» **Records for the exercise**:
***

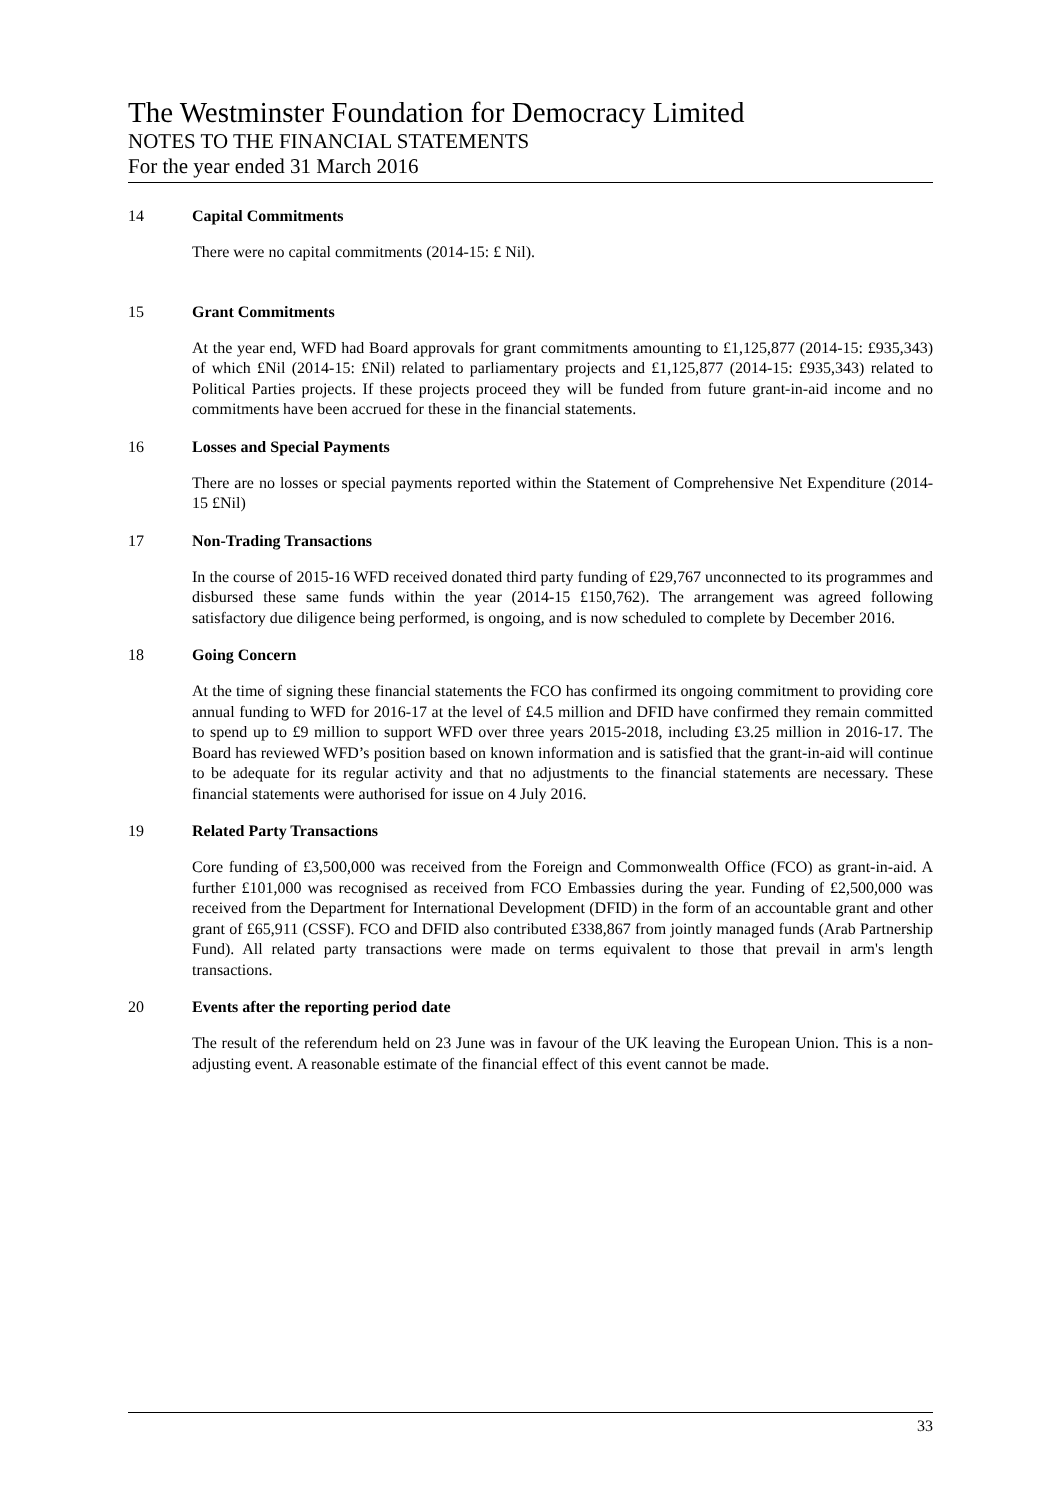The Westminster Foundation for Democracy Limited
NOTES TO THE FINANCIAL STATEMENTS
For the year ended 31 March 2016
14 Capital Commitments
There were no capital commitments (2014-15: £ Nil).
15 Grant Commitments
At the year end, WFD had Board approvals for grant commitments amounting to £1,125,877 (2014-15: £935,343) of which £Nil (2014-15: £Nil) related to parliamentary projects and £1,125,877 (2014-15: £935,343) related to Political Parties projects. If these projects proceed they will be funded from future grant-in-aid income and no commitments have been accrued for these in the financial statements.
16 Losses and Special Payments
There are no losses or special payments reported within the Statement of Comprehensive Net Expenditure (2014-15 £Nil)
17 Non-Trading Transactions
In the course of 2015-16 WFD received donated third party funding of £29,767 unconnected to its programmes and disbursed these same funds within the year (2014-15 £150,762). The arrangement was agreed following satisfactory due diligence being performed, is ongoing, and is now scheduled to complete by December 2016.
18 Going Concern
At the time of signing these financial statements the FCO has confirmed its ongoing commitment to providing core annual funding to WFD for 2016-17 at the level of £4.5 million and DFID have confirmed they remain committed to spend up to £9 million to support WFD over three years 2015-2018, including £3.25 million in 2016-17. The Board has reviewed WFD’s position based on known information and is satisfied that the grant-in-aid will continue to be adequate for its regular activity and that no adjustments to the financial statements are necessary. These financial statements were authorised for issue on 4 July 2016.
19 Related Party Transactions
Core funding of £3,500,000 was received from the Foreign and Commonwealth Office (FCO) as grant-in-aid. A further £101,000 was recognised as received from FCO Embassies during the year. Funding of £2,500,000 was received from the Department for International Development (DFID) in the form of an accountable grant and other grant of £65,911 (CSSF). FCO and DFID also contributed £338,867 from jointly managed funds (Arab Partnership Fund). All related party transactions were made on terms equivalent to those that prevail in arm's length transactions.
20 Events after the reporting period date
The result of the referendum held on 23 June was in favour of the UK leaving the European Union. This is a non-adjusting event. A reasonable estimate of the financial effect of this event cannot be made.
33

***

Could you set down verbatim the lines from the beginning of the entries above through the line containing "15 Grant Commitments", both included, leaving out the pictures?

The Westminster Foundation for Democracy Limited
NOTES TO THE FINANCIAL STATEMENTS
For the year ended 31 March 2016
14 Capital Commitments
There were no capital commitments (2014-15: £ Nil).
15 Grant Commitments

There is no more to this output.